As for outcomes, knowing what we know about incentives and how they affect the behavior of economic agents, and extrapolating the effect of the evolutionary processes of the market, it's inconceivable to me that violating private property rights would result in better outcomes in relation to increasing economic output over the long-run, than protecting them.
My impression is that completely unhindered property rights lead to ever amplifying inequality, as those who own capital are more able to earn money than those who do not.
I think a Capitalist system needs to be paired with a wealth redistribution mechanism to damp that amplification, such that inequality can only ever be maintained by constant effort.
EDIT: And while you may be right, I think being unable to conceive of ways in which you may be wrong speaks poorly of your imagination.
I don't believe that inequality justifies violence to force people to give up the currency they receive in private trade (to pay an income tax).
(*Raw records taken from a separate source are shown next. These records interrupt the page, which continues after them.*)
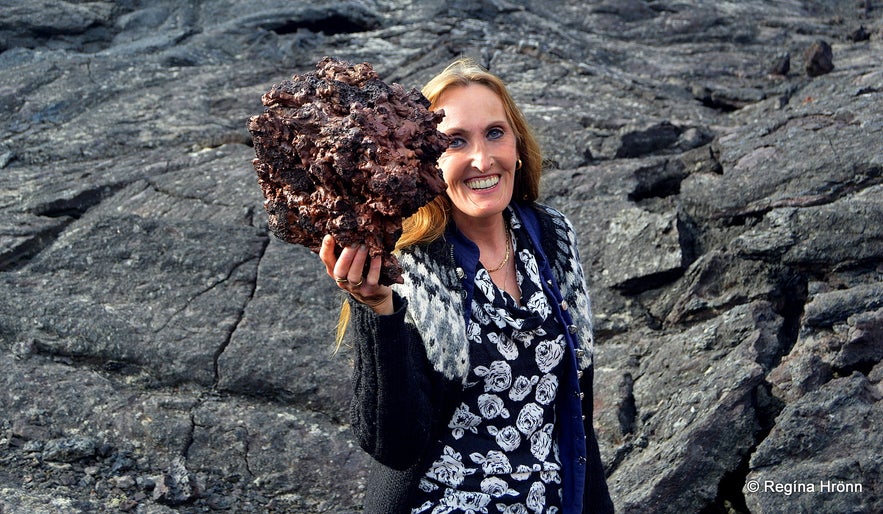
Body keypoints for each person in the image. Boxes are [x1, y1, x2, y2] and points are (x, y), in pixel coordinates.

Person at [319, 57, 614, 514]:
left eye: (495, 132)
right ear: (424, 162)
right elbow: (394, 445)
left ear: (517, 144)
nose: (482, 158)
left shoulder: (551, 236)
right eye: (454, 141)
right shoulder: (404, 264)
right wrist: (377, 310)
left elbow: (575, 409)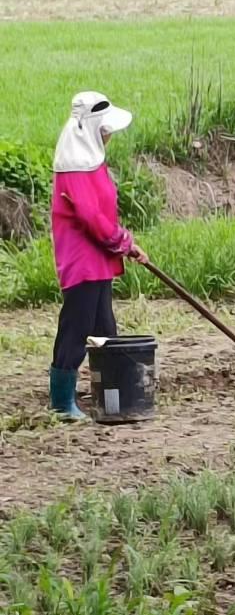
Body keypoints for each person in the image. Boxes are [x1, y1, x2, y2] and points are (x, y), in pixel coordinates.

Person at [50, 92, 148, 420]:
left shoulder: (92, 161)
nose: (109, 135)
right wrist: (121, 240)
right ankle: (62, 402)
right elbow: (91, 218)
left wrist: (123, 243)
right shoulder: (75, 168)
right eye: (106, 130)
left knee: (105, 327)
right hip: (82, 261)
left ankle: (113, 393)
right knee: (77, 328)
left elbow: (103, 215)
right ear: (93, 129)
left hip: (99, 259)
I also don't believe that inequality is a natural outcome of a market economy. The market will favor efficiency above all things, because it is an iterative process that rewards good utilizers/investors of capital with greater allocations of capital, and it is not efficient for 5 people to own and direct as much capital as 150 million people. More individual owners of capital means much more attention being given in the management of each unit of capital, resulting in higher returns on it.
The sources of income inequality need to be found in the government either not fulfilling its responsibility to manage the commons in the interest of the public, or in authoritarian prohibitions that disproportionately harm the less wealthy and the poor.
Free-market inhibiting factors that could be contributing to income disparity:
* high fixed-costs for participating in business. Fixed costs, unlike variable costs, punish small businesses. Regulations are known in the economics field as a source of fixed costs. A very basic example: you can't offer stock in your company on a stock exchange without having millions of dollars to pay lawyers. This excludes millions of small businesses from one of the best sources of capital: the public stock market. More on regulations causing an upward distribution of income: Working Paper: The Upward Redistribution of Income: Are Rents the Story?: http://cepr.net/publications/reports/working-paper-the-upwar...
* high market transaction costs as a result of regulations and taxes. Why do high market transaction costs contribute to income disparity? Because non-market transactions internal to an organization are not subject to the costs imposed by regulations and taxes. This will result in large corporations having a competitive advantage over small ones that rely on market transactions for a greater portion of their activity. For example, a large corporation doesn't need to pay a sales tax to have its accounting department do an accounting job for it. A small corporation that pays an external company to do it does.
Fair question, the answer is that you cannot. However, note that I did not say libertarians reject all uses of force, only that "they would rather appeal to people's self interest to achieve social outcomes than resort to force".
I think we would both agree that the generosity of your neighbors represents the ideal. But if they weren't so generous, how you get them to share their coffee plow your drive way? Would you lobby for regulations to be passed to force them to stop hoarding their coffee? Have the police requisition their plow for the greater good?
Or would you offer to compensate them for their goods and services? And if they refused, would you peacefully resign yourself to some other means of getting your needs met?
The socialist often invokes the spirit of generosity with his rhetoric, but when others are (in his view) insufficiently generous, he is too quick to trade the pen for the club.